I started work on a new project and need to address search testing with a wide assortment of languages. And geez, this is a puzzle I’ve worked with before so I thought I would share some thoughts around the topic of search testing with multiple languages.
At the start, I look into how many languages and what languages I’ll be working with. Based on past (and current) experiences, I have certain reactions – from a testing perspective – to some languages.
Latin-based languages fall into one group. I used to think of English, Spanish and French as “different” languages but now I see these languages are rather similar from a test perspective. The same is true for any languages that use the Latin-based character set.
While Swedish, Slovenian, Romanian and other languages seem to me to represent languages with a heavy use of diacriticals. Yeah, I know the word diacriticals has a daunting sound to it but it’s the term to describe all those little character marks that some languages seem to use with more frequency. If you’re gone to test with different languages, it’s worthwhile to read up a bit on diacritic marks to understand what they are.
I’m highlighting diacriticals in the same way I think of certain characters in Latin-based languages – like names and words that use an apostrophe or an ampersand – two characters that still encounter issues frequently. It’s amazing how often ampersands and apostrophes are not handled well by software. Case in point, importing names and emails with apostrophes in Gmail from CSV files. If these examples seem far-fetched – consider the last name O’Brien and a company name like Smith & Bros.
Then I think about Right to Left languages like Hebrew and Arabic. And even after testing years (yes, years) of exposure to testing with right to left languages, I get disoriented having scrollbars appear on the left side of a screen as my eye is so trained to expect scrollbars on the right. Both entering characters and having the characters appear in the opposite direction on the screen as I type takes a mental adjustment. I adjust, and make UI checkpoints like scrollbars, bulleted listed and text alignment on search results.

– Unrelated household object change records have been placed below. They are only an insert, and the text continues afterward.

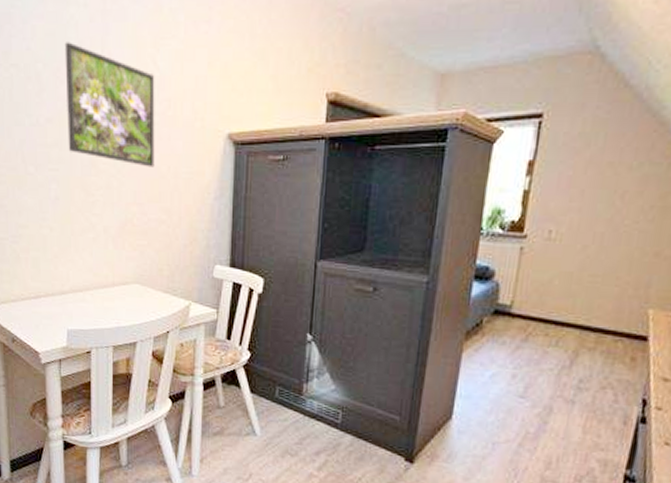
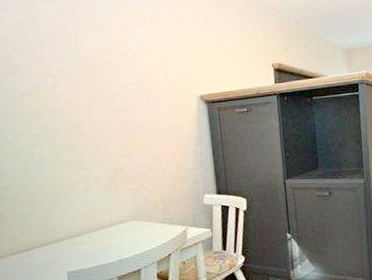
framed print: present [64,42,155,167] -> none [35,30,138,126]

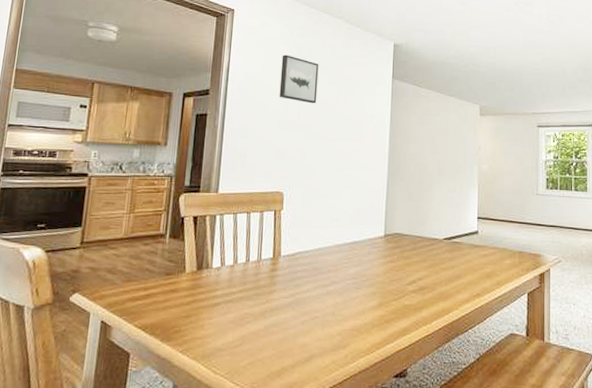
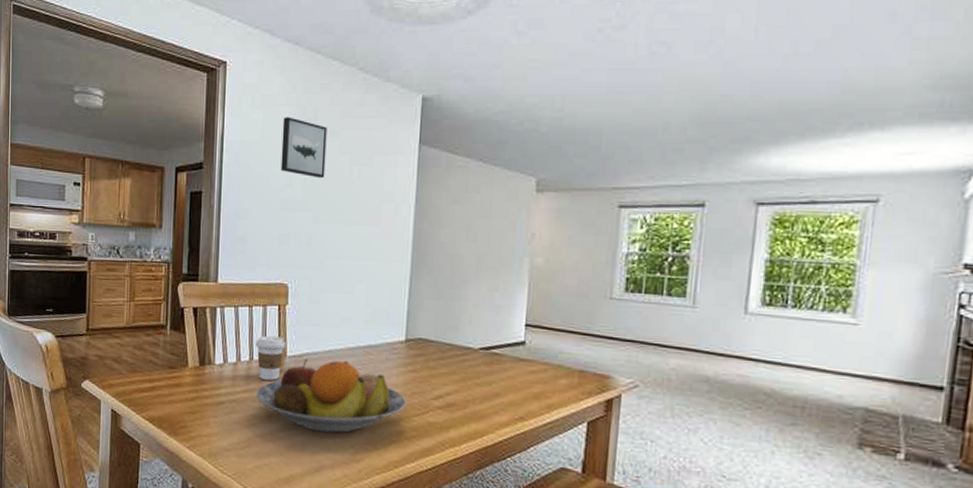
fruit bowl: none [251,256,386,324] -> present [255,358,406,433]
coffee cup: none [252,238,281,279] -> present [255,335,286,381]

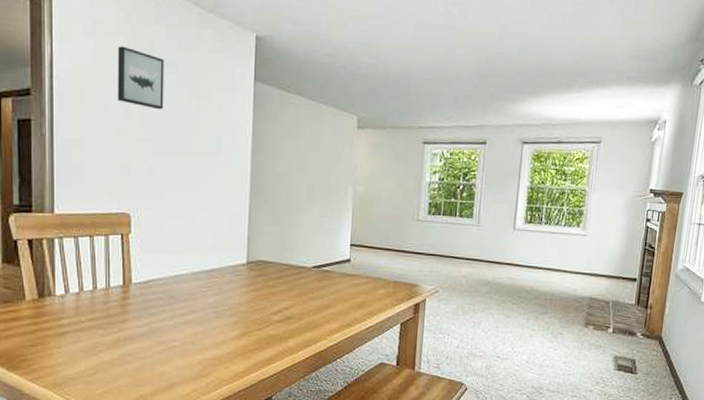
coffee cup: present [255,335,286,381] -> none [98,264,131,307]
fruit bowl: present [255,358,406,433] -> none [101,284,249,353]

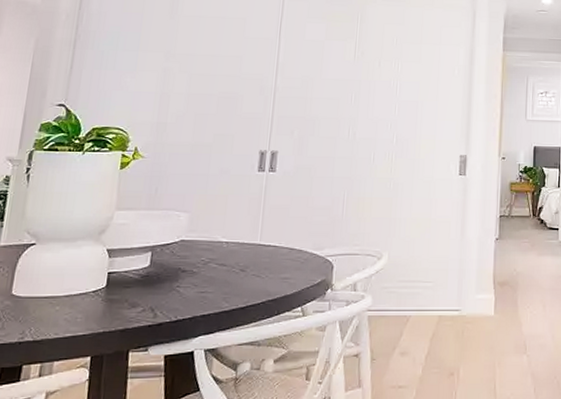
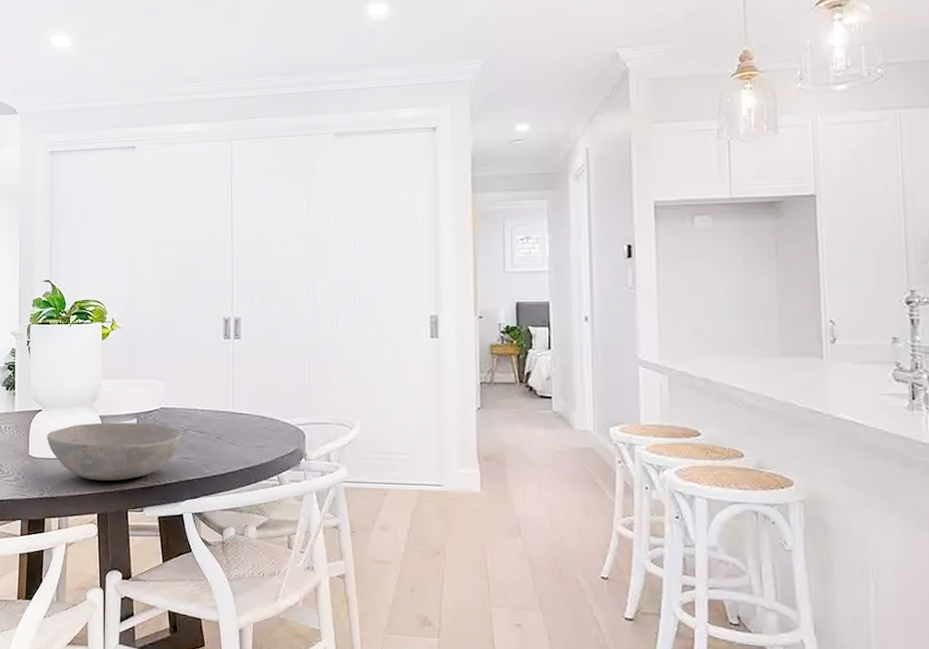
bowl: none [36,255,202,320] -> present [46,422,182,481]

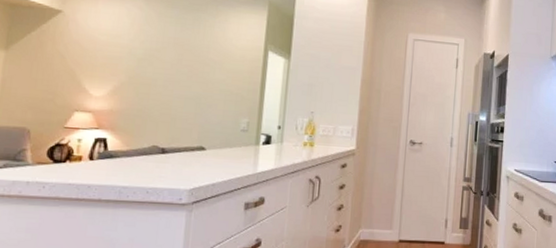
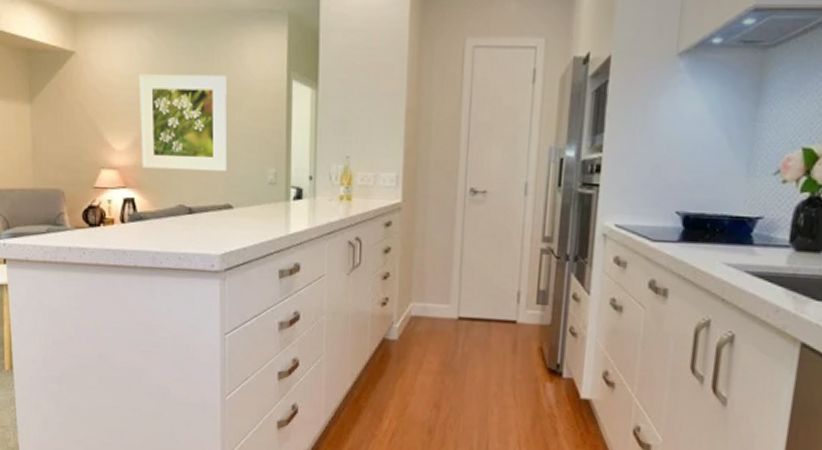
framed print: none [119,35,210,120] -> present [139,74,227,172]

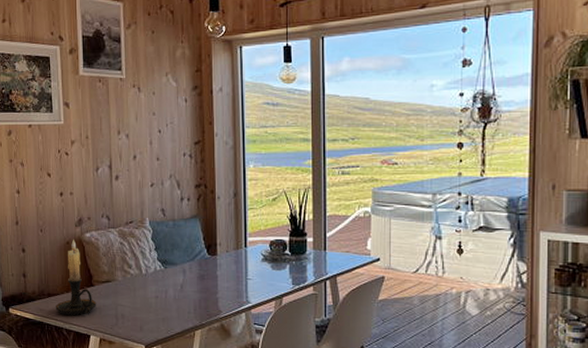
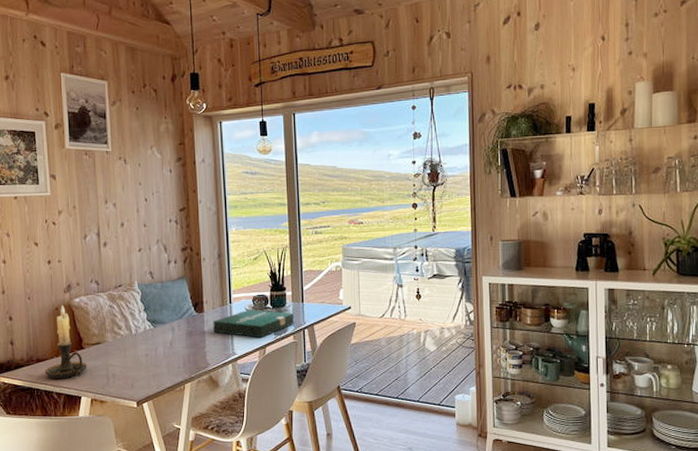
pizza box: none [226,254,316,287] -> present [213,309,295,338]

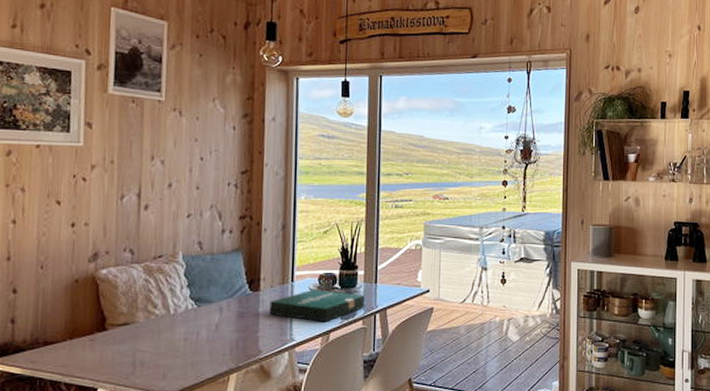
candle holder: present [45,304,87,380] -> none [53,276,109,367]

Still there are more languages. There is another set of languages that I think of as more “symbolic” than character-based. This interpretation may be my own or widely-shared, I don’t know. But I think of Chinese, Singhalese and Tamil this way – there is no remnant of a Latin character. Instead these languages are more symbolic looking; in the case of Singhalese and Tamil, the languages seem lyrical and flowing while Chinese appears as singularly posed symbols, each with a story and meaning of its own.
From a database perspective, it would be more accurate to discuss the use of Unicode chars and using UTF8 vs UTF16. But I test with a mix of technical and logical insights as well as and instinctual reactions based on experiences.
So when it was time to choose a handful of languages to test with, my reaction was to choose:
- one or more Latin-based languages
- one or more languages with a heavy use of diacriticals
- a RTL language
- a language that is more symbolic than character-based
A common problem in testing with these languages is the lack of keyboard or a means of entering characters from different languages. Cut and paste can work if you’re careful.
As for where I get text from in all these languages – these three sources seem to have kept me supplied well.
- content from the application I’m testing which is both handy and means that I’m using words are used within the application and likely to be words found in search results
- user manuals -when I buy something like a new external drive, it often comes with a user manual in a mix of languages – I keep the manuals and use chunks of text
- Wikipedia. The overview of a language generally includes a few phrases I can use and points out diacritics and other insights on a particular language.
It would be great to hear how other people address this type of testing.